Data extracted from a collection:
=== Section Start ===
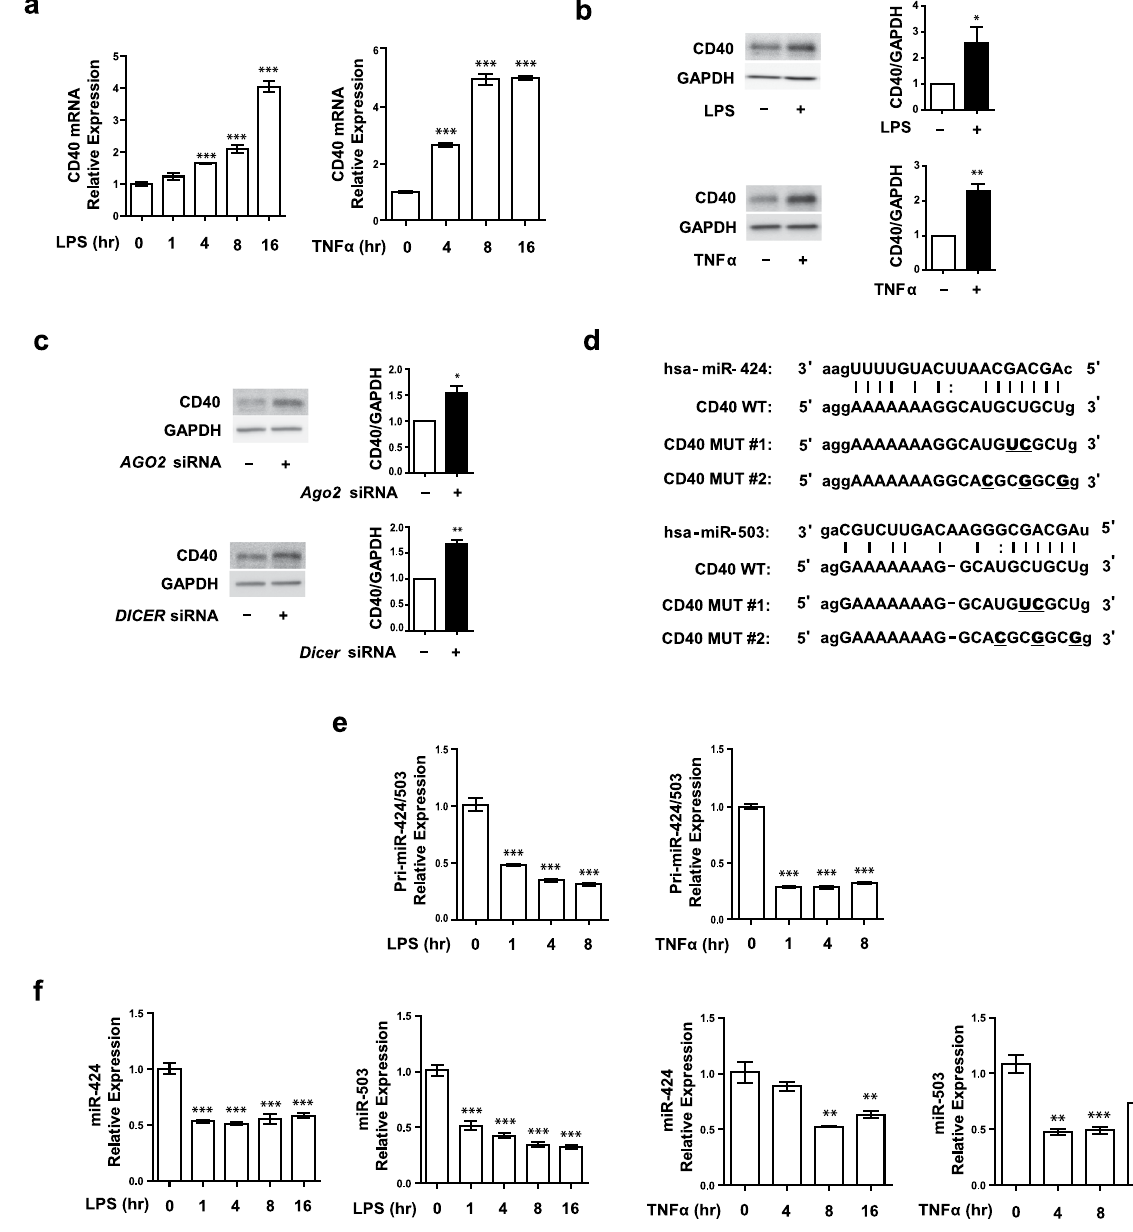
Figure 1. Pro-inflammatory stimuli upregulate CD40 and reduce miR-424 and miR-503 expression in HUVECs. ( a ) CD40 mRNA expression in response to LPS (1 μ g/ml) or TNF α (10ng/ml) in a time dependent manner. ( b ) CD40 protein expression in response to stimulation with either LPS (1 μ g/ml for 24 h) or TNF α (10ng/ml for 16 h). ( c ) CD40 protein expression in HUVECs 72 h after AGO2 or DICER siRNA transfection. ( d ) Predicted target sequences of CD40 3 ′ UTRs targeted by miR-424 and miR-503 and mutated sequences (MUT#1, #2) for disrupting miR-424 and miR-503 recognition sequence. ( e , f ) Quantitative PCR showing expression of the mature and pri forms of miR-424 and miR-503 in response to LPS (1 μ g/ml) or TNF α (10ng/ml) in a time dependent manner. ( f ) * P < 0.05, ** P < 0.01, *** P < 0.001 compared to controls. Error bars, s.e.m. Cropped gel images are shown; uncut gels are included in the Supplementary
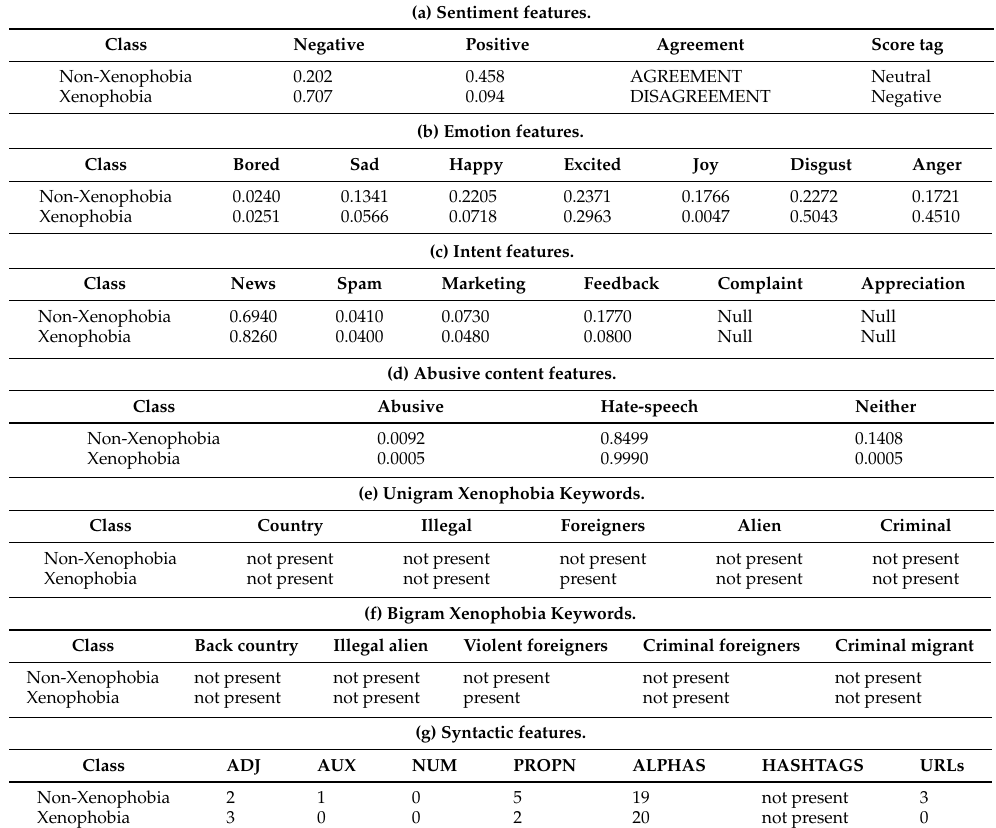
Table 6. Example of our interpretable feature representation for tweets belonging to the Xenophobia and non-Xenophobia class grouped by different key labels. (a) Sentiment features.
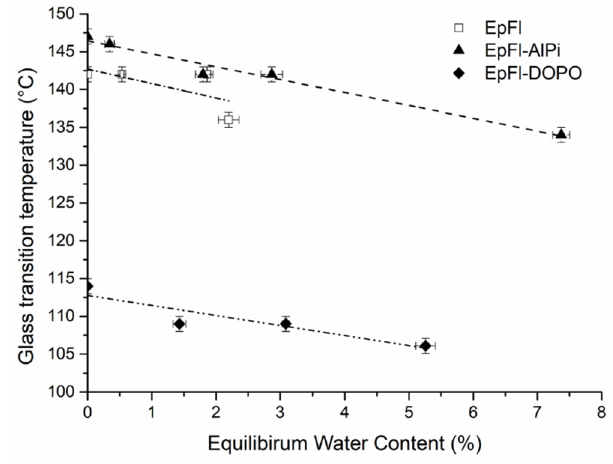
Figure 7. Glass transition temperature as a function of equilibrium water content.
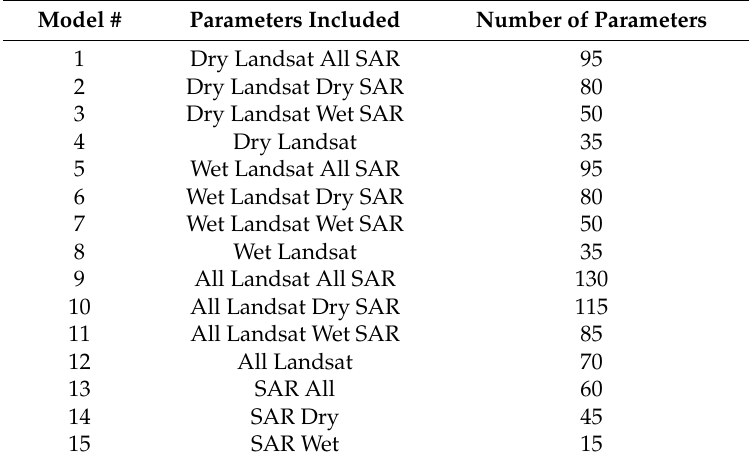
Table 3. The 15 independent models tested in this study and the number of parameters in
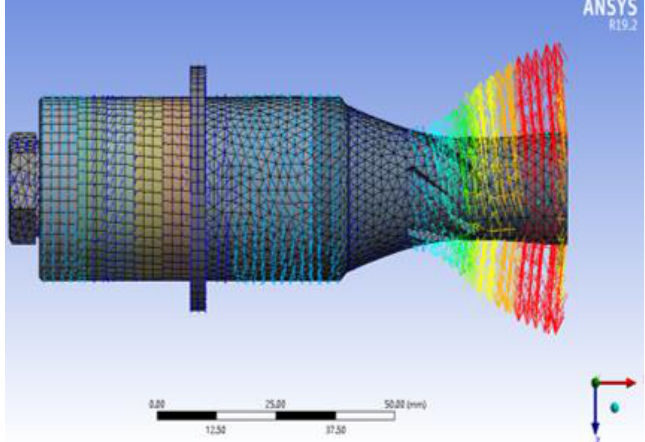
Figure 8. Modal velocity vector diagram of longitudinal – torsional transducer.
=== Section End ===
WHAT THE TASK ASKS: The expected answer is an exact copy of the lines from the one containing "Figure 7. Glass" through the last line of the entries above, both included, without pictures.

ANSWER TO THE EXERCISE:
Figure 7. Glass transition temperature as a function of equilibrium water content.
Table 3. The 15 independent models tested in this study and the number of parameters in
Figure 8. Modal velocity vector diagram of longitudinal – torsional transducer.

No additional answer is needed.